- Trecho do texto:
◆ ◆ ◆ ◆ ◆ ◆ ◆
A Câmara Técnica de Psiquiatria do Conselho Federal de Medicina (CFM) emitiu um parecer crítico em relação à Resolução nº 487/23 do Conselho Nacional de Justiça (CNJ), que institui a Política Antimanicomial no âmbito do Poder Judiciário. A Resolução, que entrou em vigor em maio deste ano, visa estabelecer diretrizes para a implementação da Convenção Internacional dos Direitos das Pessoas com Deficiência e a Lei nº 10.216/2001 no processo penal e na execução de medidas de segurança.
O parecer do CFM está alinhado às preocupações já manifestadas por diversos Conselhos Regionais de Medicina (CRMs), que, por meio de notas públicas e reuniões entre suas Câmaras Técnicas de Psiquiatria, vêm debatendo as implicações éticas e clínicas da norma. Segundo os CRMs, a Resolução CNJ nº 487/23 desampara o portador de doença mental que cometeu infração penal porque os estabelecimentos médicos comuns não dispõem de infraestrutura de segurança para garantir a incolumidade dessa população.
◆ ◆ ◆ ◆ ◆ ◆ ◆
- Registros listados:
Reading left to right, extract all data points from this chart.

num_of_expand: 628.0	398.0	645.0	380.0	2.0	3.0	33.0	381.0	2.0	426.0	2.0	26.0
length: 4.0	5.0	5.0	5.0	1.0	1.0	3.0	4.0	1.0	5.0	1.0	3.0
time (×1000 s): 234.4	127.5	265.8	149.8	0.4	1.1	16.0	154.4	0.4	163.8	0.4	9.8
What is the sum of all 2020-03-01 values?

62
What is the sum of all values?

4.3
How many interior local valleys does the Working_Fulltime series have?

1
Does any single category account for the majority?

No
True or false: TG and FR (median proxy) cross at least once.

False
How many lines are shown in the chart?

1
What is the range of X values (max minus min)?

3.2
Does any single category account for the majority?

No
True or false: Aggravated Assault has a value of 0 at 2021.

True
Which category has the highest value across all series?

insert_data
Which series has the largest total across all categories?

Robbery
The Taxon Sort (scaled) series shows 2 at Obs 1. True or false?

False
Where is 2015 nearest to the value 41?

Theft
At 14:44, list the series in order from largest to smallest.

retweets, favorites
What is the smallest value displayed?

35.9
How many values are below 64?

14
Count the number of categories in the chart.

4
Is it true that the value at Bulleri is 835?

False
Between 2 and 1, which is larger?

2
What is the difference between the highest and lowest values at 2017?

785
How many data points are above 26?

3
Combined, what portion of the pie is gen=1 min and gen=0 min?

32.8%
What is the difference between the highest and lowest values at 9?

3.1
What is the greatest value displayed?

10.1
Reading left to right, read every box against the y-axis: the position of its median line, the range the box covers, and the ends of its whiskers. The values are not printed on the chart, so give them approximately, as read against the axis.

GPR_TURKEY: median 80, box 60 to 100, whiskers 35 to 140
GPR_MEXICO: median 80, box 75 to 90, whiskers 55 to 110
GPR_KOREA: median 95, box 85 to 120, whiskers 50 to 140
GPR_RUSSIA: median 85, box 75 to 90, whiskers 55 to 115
◆ ◆ ◆ ◆ ◆ ◆ ◆
- Instruções:
A – Segundo o texto sobre a Resolução CNJ nº 487/23, qual órgão emitiu um parecer crítico em relação a essa resolução?
B – Transcreva do texto sobre a Resolução CNJ nº 487/23 tudo o que vai de "O parecer do" até "incolumidade dessa população.".
C – Traduza para o inglês a seguinte frase do texto sobre a Resolução CNJ nº 487/23: "O parecer do CFM está alinhado às preocupações já manifestadas por diversos Conselhos Regionais de Medicina (CRMs), que, por meio de notas públicas e reuniões entre suas Câmaras Técnicas de Psiquiatria, vêm debatendo as implicações éticas e clínicas da norma."

- Resultados por tarefa:
A – A Câmara Técnica de Psiquiatria do Conselho Federal de Medicina (CFM).

B –
O parecer do CFM está alinhado às preocupações já manifestadas por diversos Conselhos Regionais de Medicina (CRMs), que, por meio de notas públicas e reuniões entre suas Câmaras Técnicas de Psiquiatria, vêm debatendo as implicações éticas e clínicas da norma. Segundo os CRMs, a Resolução CNJ nº 487/23 desampara o portador de doença mental que cometeu infração penal porque os estabelecimentos médicos comuns não dispõem de infraestrutura de segurança para garantir a incolumidade dessa população.

C – The CFM's opinion is aligned with the concerns already expressed by several Regional Councils of Medicine (CRMs), which, through public statements and meetings between their Technical Chambers of Psychiatry, have been debating the ethical and clinical implications of the rule.